Exercise goal:
Search the entries below for "focal_mm: 4.28". Give that line and all the lines after it again, exactly, through the last, without pictures.

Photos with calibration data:

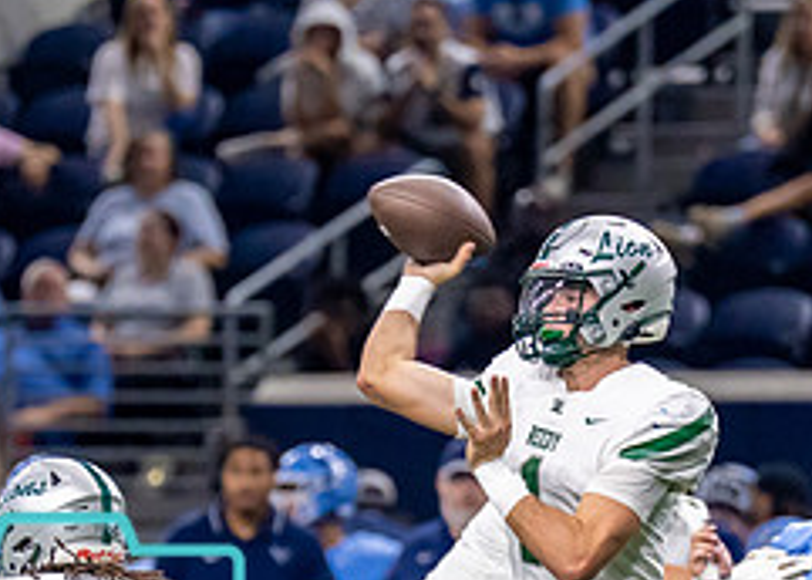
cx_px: 413
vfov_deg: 1.7
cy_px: 651
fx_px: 19343
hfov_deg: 2.4
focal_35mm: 839
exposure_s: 1/1000
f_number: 2.8
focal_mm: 200
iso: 2000
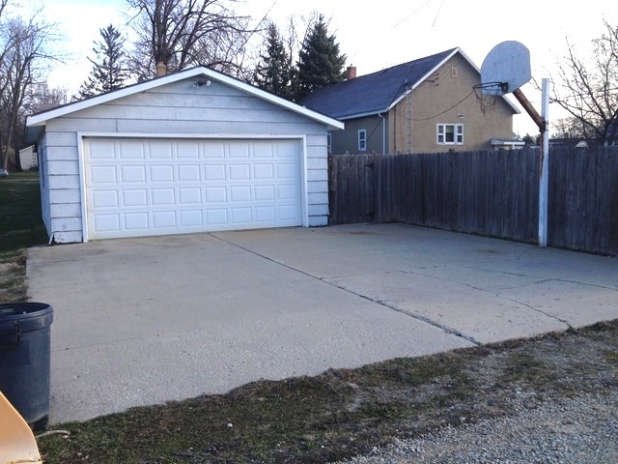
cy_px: 232
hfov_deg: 52.6
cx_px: 309
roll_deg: +0.0
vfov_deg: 40.7
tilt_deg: -7.9
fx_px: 625
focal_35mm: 35
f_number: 2.4
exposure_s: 1/456
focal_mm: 4.28
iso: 50
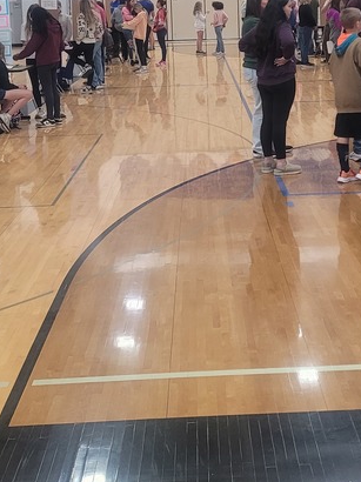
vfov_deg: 29.2
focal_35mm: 65
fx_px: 905
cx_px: 199
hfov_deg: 22.6
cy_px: 102
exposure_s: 1/120
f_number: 1.8
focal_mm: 5.4
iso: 250
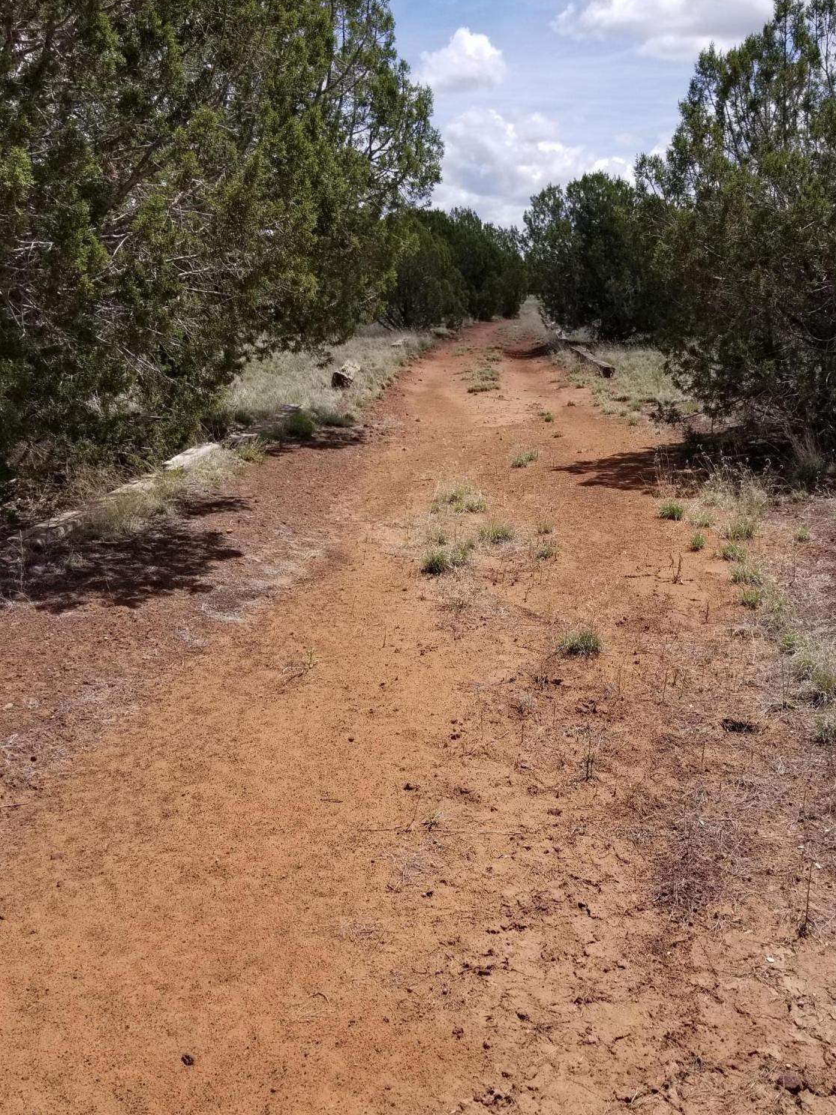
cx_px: 538
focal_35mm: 35
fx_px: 1127
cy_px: 551
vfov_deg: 52.6
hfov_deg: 40.3
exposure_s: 1/2896
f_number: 1.7
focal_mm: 4.25
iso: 50
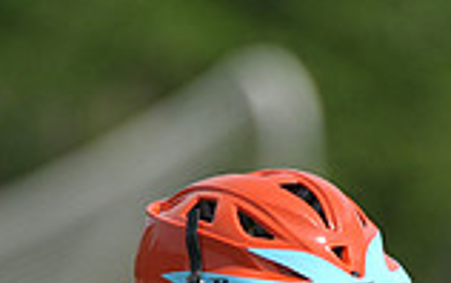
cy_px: 486
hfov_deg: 1.4
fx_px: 18376
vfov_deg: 0.9
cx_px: 143
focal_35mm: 1494
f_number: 4
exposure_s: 1/4000
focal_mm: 400
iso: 640
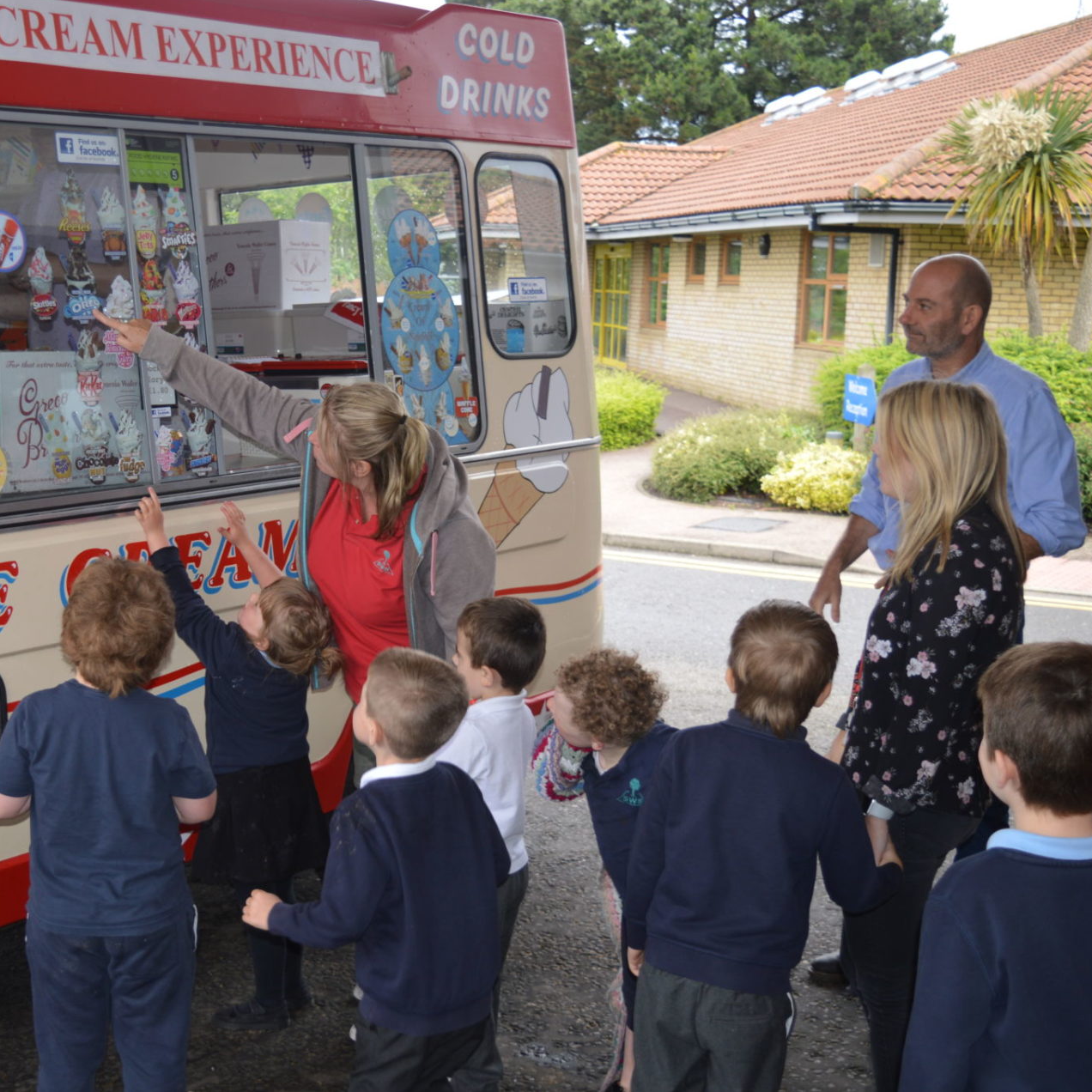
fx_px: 1785
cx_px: 274
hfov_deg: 33.4
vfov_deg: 34.0
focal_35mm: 50
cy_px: 546
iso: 125
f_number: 4
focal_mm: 26
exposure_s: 1/125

Expected answer:
focal_mm: 4.28
iso: 50
vfov_deg: 29.2
focal_35mm: 65
fx_px: 905
cx_px: 199
hfov_deg: 22.6
cy_px: 102
exposure_s: 1/120
f_number: 1.8
focal_mm: 5.4
iso: 250
cx_px: 538
focal_35mm: 35
fx_px: 1127
cy_px: 551
vfov_deg: 52.6
hfov_deg: 40.3
exposure_s: 1/2896
f_number: 1.7
focal_mm: 4.25
iso: 50
cy_px: 486
hfov_deg: 1.4
fx_px: 18376
vfov_deg: 0.9
cx_px: 143
focal_35mm: 1494
f_number: 4
exposure_s: 1/4000
focal_mm: 400
iso: 640
fx_px: 1785
cx_px: 274
hfov_deg: 33.4
vfov_deg: 34.0
focal_35mm: 50
cy_px: 546
iso: 125
f_number: 4
focal_mm: 26
exposure_s: 1/125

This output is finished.